What is being asked: Starting with the line that contains "pose: elev=4.1 azim=183.3" and running through the end of the records, give these lines as a JSON list of strings. Use one string per line, include both ends, and leave out blank lines.

** BEGIN Extracted material **

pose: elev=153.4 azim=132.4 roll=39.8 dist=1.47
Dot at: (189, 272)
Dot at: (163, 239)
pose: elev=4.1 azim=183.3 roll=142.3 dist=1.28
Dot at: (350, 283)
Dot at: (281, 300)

** END Extracted material **

Response for this exercise:
[
  "pose: elev=4.1 azim=183.3 roll=142.3 dist=1.28",
  "Dot at: (350, 283)",
  "Dot at: (281, 300)"
]